### [Text for analysis]
++++++++++

FEDERATED MDT SERIES
Federated Investors Funds
4000 Ericsson Drive
Warrendale, Pennsylvania 15086-7561
June 27, 2016
Mark A. Cowan
U.S. Securities and Exchange Commission
Division of Investment Management
100 F Street, N.E.
Washington, DC 20549-4720
RE: FEDERATED MDT SERIES (the “Registrant”)
Federated MDT Small Cap Core Fund
Class R6 Shares
Federated MDT Small Cap Growth Fund
Class R6 Shares
(collectively, the “Funds”)
1933 Act File No. 333-134468
1940 Act File No. 811-21904____
Dear Mr. Cowan:
The Registrant is filing this correspondence to respond to your comments provided on May 31, 2016 on its Rule 485(a) Post-Effective Amendment No. 22 and Amendment No. 22, with respect to the Funds, submitted on April 13, 2016.
Included in this correspondence are responses to global comments provided for seven funds, including the Funds, which registered new R6 Shares in 485(a) filings submitted on April 13, 2016.
GLOBAL COMMENTS
Comment 1: Please update ticker symbols and series and class codes.
Response: The Registrant will respond as requested.
Comment 2: Fee Table Footnote: In the fee table footnote disclosure regarding the waiver, we note the parenthetical reference “(after the voluntary waivers and/or reimbursements).” Explain whether there is one contractual waiver or if there is an additional voluntary waiver. If there is one contractual waiver, consider removing the word “voluntary.”

++++++++++

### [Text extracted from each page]

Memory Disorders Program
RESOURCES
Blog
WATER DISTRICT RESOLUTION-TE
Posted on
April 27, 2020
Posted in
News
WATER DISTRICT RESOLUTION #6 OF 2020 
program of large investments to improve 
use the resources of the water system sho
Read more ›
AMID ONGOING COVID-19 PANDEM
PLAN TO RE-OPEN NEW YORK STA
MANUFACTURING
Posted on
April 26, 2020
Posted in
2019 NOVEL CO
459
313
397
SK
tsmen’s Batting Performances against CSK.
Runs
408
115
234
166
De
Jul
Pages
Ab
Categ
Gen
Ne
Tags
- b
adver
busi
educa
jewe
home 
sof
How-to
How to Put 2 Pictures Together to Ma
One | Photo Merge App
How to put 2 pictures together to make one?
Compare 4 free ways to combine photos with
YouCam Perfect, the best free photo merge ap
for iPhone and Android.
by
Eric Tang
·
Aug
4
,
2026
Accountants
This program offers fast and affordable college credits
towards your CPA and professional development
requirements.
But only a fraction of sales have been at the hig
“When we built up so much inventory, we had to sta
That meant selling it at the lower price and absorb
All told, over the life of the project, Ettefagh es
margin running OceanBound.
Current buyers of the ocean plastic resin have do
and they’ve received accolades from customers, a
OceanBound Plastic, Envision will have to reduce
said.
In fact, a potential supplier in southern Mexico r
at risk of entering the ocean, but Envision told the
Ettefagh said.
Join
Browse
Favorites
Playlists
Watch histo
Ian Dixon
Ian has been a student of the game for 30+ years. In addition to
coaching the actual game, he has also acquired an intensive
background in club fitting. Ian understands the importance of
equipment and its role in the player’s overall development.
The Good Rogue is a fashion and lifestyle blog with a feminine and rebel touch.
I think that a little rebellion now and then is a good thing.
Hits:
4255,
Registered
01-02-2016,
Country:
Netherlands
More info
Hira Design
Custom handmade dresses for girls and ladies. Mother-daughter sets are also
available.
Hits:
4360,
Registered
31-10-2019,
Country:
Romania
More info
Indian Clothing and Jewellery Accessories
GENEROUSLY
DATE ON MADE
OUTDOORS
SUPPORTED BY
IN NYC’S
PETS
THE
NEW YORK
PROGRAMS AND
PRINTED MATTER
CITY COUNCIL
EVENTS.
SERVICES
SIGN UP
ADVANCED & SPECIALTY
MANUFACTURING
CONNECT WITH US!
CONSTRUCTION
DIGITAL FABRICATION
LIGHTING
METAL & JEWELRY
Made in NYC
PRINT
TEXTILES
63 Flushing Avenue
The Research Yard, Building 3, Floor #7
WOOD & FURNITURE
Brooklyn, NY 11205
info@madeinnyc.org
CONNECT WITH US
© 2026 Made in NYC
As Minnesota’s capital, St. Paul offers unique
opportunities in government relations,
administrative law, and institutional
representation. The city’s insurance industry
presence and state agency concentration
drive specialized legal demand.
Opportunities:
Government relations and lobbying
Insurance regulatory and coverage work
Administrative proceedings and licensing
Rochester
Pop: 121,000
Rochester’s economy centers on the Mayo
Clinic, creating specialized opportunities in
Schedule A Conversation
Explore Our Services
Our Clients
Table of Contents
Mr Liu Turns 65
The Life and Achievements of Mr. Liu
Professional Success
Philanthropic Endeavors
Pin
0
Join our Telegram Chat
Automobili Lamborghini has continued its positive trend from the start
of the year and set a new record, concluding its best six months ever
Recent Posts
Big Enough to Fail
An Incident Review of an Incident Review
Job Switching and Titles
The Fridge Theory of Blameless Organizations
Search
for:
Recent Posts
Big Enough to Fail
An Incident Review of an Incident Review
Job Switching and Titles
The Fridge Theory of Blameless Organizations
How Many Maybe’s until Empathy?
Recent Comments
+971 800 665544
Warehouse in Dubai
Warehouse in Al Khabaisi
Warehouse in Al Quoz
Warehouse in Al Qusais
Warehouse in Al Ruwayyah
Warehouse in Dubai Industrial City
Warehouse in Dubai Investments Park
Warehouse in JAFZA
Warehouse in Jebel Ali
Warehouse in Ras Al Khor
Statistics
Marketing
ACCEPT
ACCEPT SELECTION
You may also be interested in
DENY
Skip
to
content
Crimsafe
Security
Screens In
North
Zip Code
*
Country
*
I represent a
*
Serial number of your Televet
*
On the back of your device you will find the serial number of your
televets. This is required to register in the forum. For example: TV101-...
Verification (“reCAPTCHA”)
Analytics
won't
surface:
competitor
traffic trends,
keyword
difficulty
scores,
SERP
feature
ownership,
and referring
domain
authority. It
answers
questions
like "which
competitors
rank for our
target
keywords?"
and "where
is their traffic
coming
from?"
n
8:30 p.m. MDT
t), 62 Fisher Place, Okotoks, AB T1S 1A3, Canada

++++++++++

### [Tasks and exercises]
1. Translate this sentence from the SEC correspondence letter into Spanish: "Explain whether there is one contractual waiver or if there is an additional voluntary waiver."
2. List every distinct calendar date that appears in the SEC correspondence letter.

### [Solutions to each task]
1. Explique si hay una sola exención contractual o si hay una exención voluntaria adicional.

2.
- June 27, 2016
- May 31, 2016
- April 13, 2016